Он кладет телефон на стол, чувствуя себя очень несчастным. Не в состоянии сидеть на месте, он отправляется в тур по офису, выключая принтеры, надевая колпачки на брошенные ручки и раскладывая файлы на столах под правильным углом. Закончив обход, он подходит к рабочему стенду операции «Когден». Уголок школьной фотографии Дэнни начал сворачиваться. Под снимком в рамке зафиксированы непреложные факты смерти — дата, время, место, но на остальной части этой лекционной доски царит беспорядок: много раз стертые и переписанные списки подозреваемых и всевозможные далекие от действительности теории.
— Я не могу этого сделать, — слышит Харди свой голос со стороны, и за этими словами следует вызывающая агонию боль, как будто громадный кулак сжимает его сердце до точки, когда оно готово взорваться.

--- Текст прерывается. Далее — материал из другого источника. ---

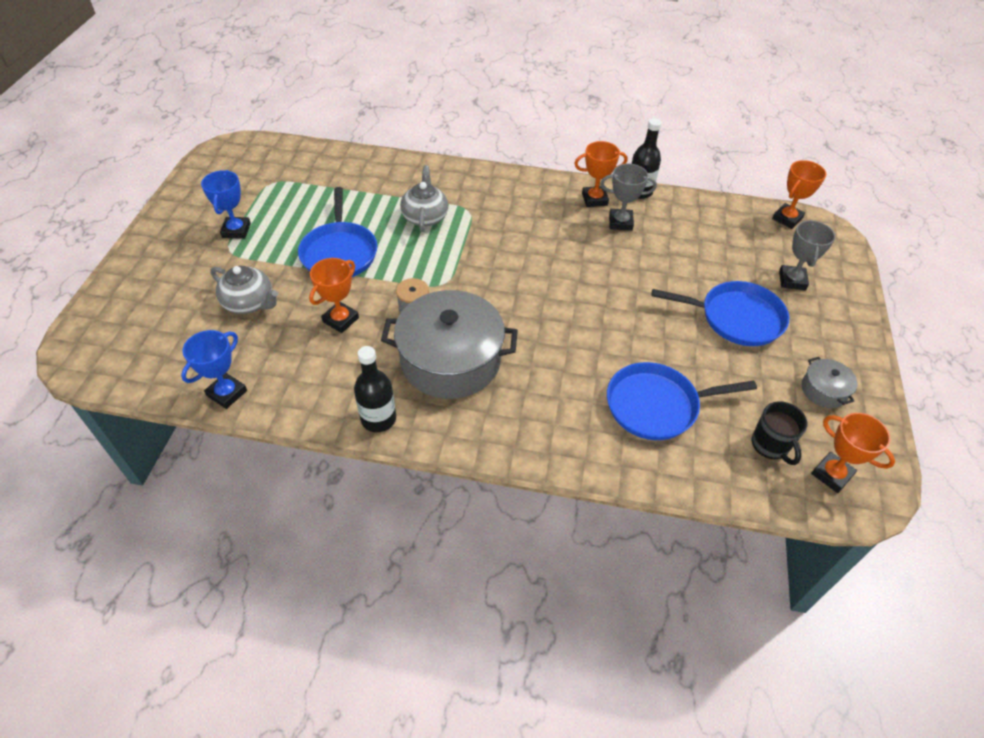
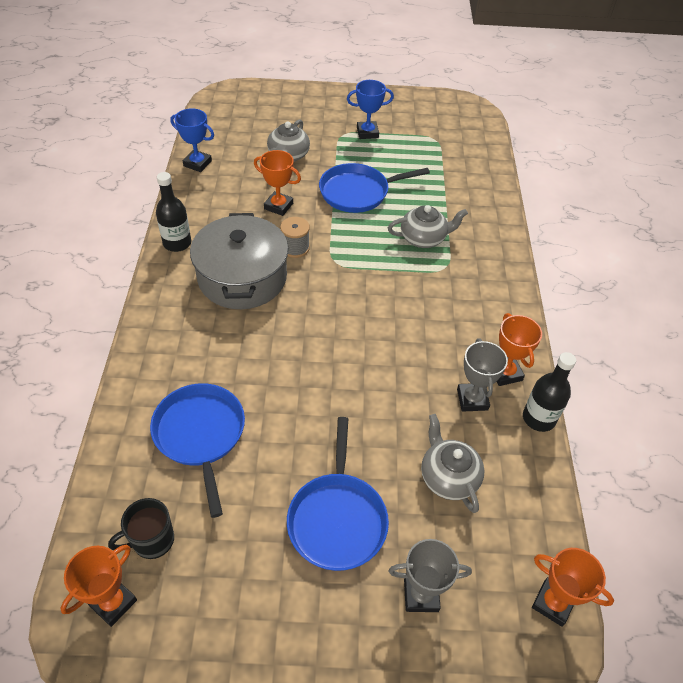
camera: 80 degrees right, 0 degrees up
(694, 249) = (448, 477): none -> grey teapot
(823, 390) = (233, 611): grey pot -> none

Он пятится, бьется о стену и беспомощно сползает по ней на пол. Он старается принять положение, которое очень любил в детстве: колени прижаты к груди так плотно, что можно положить на них подбородок. Опыт подсказывает ему, что в такой позе он может находиться часами. Харди сидит неподвижно посреди развалин своего расследования, пока его пульс не возвращается к своему нормальному на сегодняшний день ритму. Ко времени, когда он поднимается, — с легким головокружением и хрустом в суставах, — на улице уже темно.
49
Том Миллер находится в спальне один и не может остановиться ни на одном занятии. Он уже поменял книгу на журнал, журнал — на игровую приставку «Нинтендо», но даже это не может удержать его внимание в фокусе. Сейчас середина второй половины дня, то самое дурацкое время, когда уже слишком поздно, чтобы вклиниться в чьи-то планы на сегодня, и слишком поздно, чтобы договариваться о встрече после вечернего чая. Впрочем, сейчас допоздна все равно никого из дому не отпускают.
Раздающиеся снизу звуки — работающий детский канал по телевизору и шум загружаемой посудомоечной машины — говорят ему, что Фред и Джо дома. Со смиренным выражением на лице он проверяет, стоит ли на парковке перед домом мамина машина. Ее нет, однако он видит там нечто, отчего мгновенно возвращается к жизни. Он несется по ступенькам лестницы быстрее, чем скейтборд по рампе, и через считаные секунды выскакивает на улицу. Джо, который вытирает детский стул для кормления в кухне, не замечает его ухода. Только Фред видит, как он уходит.